E digo isto e sinto-me mais aliviado. Não há nada melhor no meio duma catástrofe do que saber que há pessoas a sofrer mais do que nós; é uma doce sensação de conforto que nos aconchega no meio do caos. E no entanto sinto que tremo cada vez mais.
- Eh lá – penso eu - olha que isto já não é só do tremor de terra: há aqui também resquícios de ontem à noite. Uma noite longa e nebulosa, povoada de equívocos.

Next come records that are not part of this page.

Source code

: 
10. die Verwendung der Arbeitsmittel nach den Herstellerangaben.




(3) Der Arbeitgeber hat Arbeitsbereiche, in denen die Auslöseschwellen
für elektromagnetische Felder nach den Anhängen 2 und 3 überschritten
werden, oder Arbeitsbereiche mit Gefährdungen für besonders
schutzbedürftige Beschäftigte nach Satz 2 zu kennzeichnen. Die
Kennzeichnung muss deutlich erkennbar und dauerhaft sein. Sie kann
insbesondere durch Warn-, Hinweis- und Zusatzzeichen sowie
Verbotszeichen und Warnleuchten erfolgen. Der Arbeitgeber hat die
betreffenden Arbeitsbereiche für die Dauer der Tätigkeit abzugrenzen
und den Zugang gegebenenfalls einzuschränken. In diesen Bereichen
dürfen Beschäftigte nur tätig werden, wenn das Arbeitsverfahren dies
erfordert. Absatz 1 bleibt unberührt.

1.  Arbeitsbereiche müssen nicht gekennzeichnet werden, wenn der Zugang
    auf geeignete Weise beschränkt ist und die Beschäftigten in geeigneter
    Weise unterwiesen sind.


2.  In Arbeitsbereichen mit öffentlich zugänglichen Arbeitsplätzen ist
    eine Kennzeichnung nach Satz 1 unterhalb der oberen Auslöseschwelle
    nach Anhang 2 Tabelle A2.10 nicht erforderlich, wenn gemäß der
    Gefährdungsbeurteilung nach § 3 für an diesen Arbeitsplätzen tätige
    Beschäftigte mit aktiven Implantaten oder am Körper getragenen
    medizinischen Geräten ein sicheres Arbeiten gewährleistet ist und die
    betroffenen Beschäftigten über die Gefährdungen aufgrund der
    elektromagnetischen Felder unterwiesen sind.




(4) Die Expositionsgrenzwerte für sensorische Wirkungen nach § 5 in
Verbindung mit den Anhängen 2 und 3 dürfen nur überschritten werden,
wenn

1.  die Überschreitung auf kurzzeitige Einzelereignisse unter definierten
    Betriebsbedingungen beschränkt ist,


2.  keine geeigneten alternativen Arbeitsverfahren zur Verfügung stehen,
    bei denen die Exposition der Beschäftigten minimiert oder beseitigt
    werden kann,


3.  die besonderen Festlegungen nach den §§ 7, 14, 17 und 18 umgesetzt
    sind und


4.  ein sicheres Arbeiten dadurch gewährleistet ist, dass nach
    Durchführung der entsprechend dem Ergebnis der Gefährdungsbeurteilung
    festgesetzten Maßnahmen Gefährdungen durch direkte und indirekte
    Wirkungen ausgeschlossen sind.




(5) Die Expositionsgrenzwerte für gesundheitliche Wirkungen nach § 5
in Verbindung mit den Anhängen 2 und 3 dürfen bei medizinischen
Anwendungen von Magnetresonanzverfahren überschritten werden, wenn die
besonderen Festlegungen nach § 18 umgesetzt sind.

Devia ter pedido um cheirinho no café; é um hábito ancestral  que uma pessoa tende a esquecer-se sempre que uma catástrofe natural nos entra assim pela vida, sem mais nem menos.
A páginas tantas, dou-me conta de uma inusitada mudança de paisagem. O cabrão do prédio acabou mesmo por ruir e só sobrei eu e a moldura da porta. Como numa máquina fotográfica olho através da porta e enquadro a desgraça: tudo são ruínas, destroços, tudo é disforme, não há ponta por onde se pegue e se diga: isto começou aqui e acabou ali. Nada! Não sobrou nada. Tudo tão de repente. E eu só consigo pensar:
- Ah foda-se, agora é que eu bebia um belo de um whisky.